Le partenariat est une forme de commerce organisé indépendant, à mi-chemin entre la franchise et la concession, où la tête de réseau met à disposition sa marque et un accompagnement sans nécessairement transmettre un savoir-faire secret et substantiel.

Le partenariat désigne un accord entre une tête de réseau et un commerçant indépendant, fondé sur un management plus horizontal et participatif que dans une franchise classique. Contrairement au contrat de franchise, la notion de savoir-faire n’y est pas un élément essentiel : la tête de réseau peut choisir de le garder confidentiel sans que cela remette en cause la nature du contrat. Un magasin de bricolage qui rejoint un « réseau de partenaires » pour bénéficier d’une centrale d’achat et d’une enseigne commune, sans recevoir de manuel opératoire détaillé, illustre ce fonctionnement.

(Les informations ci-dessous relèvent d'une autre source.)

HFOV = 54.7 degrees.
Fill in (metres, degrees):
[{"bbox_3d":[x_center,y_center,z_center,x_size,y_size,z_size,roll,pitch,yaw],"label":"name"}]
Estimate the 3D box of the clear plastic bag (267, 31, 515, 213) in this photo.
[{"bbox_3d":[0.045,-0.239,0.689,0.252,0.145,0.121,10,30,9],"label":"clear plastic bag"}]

Le terme prête souvent à confusion avec la franchise, car les deux reposent sur l’exploitation d’une marque commune. La jurisprudence rappelle pourtant que ce n’est pas l’intitulé du contrat qui compte, mais son contenu réel.

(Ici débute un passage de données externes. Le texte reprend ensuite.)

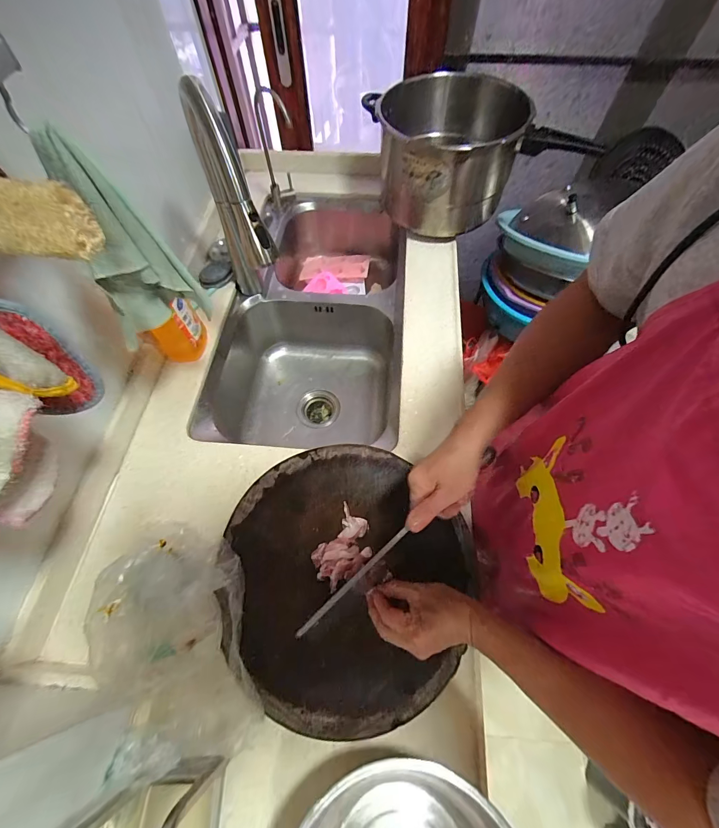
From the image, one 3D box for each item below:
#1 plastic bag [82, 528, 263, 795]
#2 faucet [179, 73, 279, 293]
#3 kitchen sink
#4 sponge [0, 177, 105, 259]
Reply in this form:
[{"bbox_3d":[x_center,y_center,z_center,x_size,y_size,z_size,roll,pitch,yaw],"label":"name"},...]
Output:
[{"bbox_3d":[-0.219,0.270,0.433,0.154,0.118,0.252,-13,64,-6],"label":"plastic bag"},{"bbox_3d":[-0.201,-0.294,0.613,0.043,0.411,0.267,-27,66,-12],"label":"faucet"},{"bbox_3d":[-0.116,-0.244,0.907,0.425,0.230,0.725,1,63,1],"label":"kitchen sink"},{"bbox_3d":[-0.284,-0.157,0.288,0.097,0.052,0.048,-3,63,-1],"label":"sponge"}]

Critère Franchise Partenariat
Relation entre les parties Verticale (franchiseur/franchisé) Plus horizontale et participative
Savoir-faire Transmission obligatoire, secret et substantiel Facultatif, non caractéristique
Assistance Continue et contractualisée Variable selon les accords
Cadre juridique spécifique Encadré par la loi Doubin si exclusivité Identique dès lors qu’il y a exclusivité ou quasi-exclusivité

L’enjeu pour le candidat : ne pas se fier au mot « partenariat » inscrit sur le contrat. Si l’accord prévoit la mise à disposition d’une marque ou d’une enseigne assortie d’un engagement d’exclusivité ou de quasi-exclusivité, l’article L.330-3 du Code de commerce impose la remise d’un document d’information précontractuelle au moins 20 jours avant la signature, quelle que soit la qualification retenue par les parties.

Un partenariat peut aussi être requalifié en contrat de franchise par un juge si les trois critères classiques (marque, savoir-faire substantiel, assistance) sont réunis dans les faits, indépendamment du nom donné au contrat. Les modalités financières (droit d’entrée, redevances) étant plus librement négociées que dans une franchise, il est recommandé de faire analyser le projet de contrat par un avocat spécialisé avant signature.

Questions fréquentes

Un contrat de partenariat est-il moins engageant qu’un contrat de franchise ?
Pas nécessairement. Le niveau d’engagement dépend du contenu négocié, pas de l’intitulé. Un partenariat peut inclure une exclusivité territoriale ou d’approvisionnement aussi contraignante qu’en franchise.

Le partenariat est-il soumis à la loi Doubin ?
Oui, dès lors que la tête de réseau met à disposition un nom commercial, une marque ou une enseigne en exigeant une exclusivité ou quasi-exclusivité, quelle que soit la dénomination du contrat.

Comment savoir si mon « partenariat » est en réalité une franchise ?
Il faut examiner le contenu réel des obligations : y a-t-il transmission d’un savoir-faire secret et substantiel, une licence de marque et une assistance continue ? Si ces trois éléments sont réunis, un juge peut requalifier l’accord en contrat de franchise.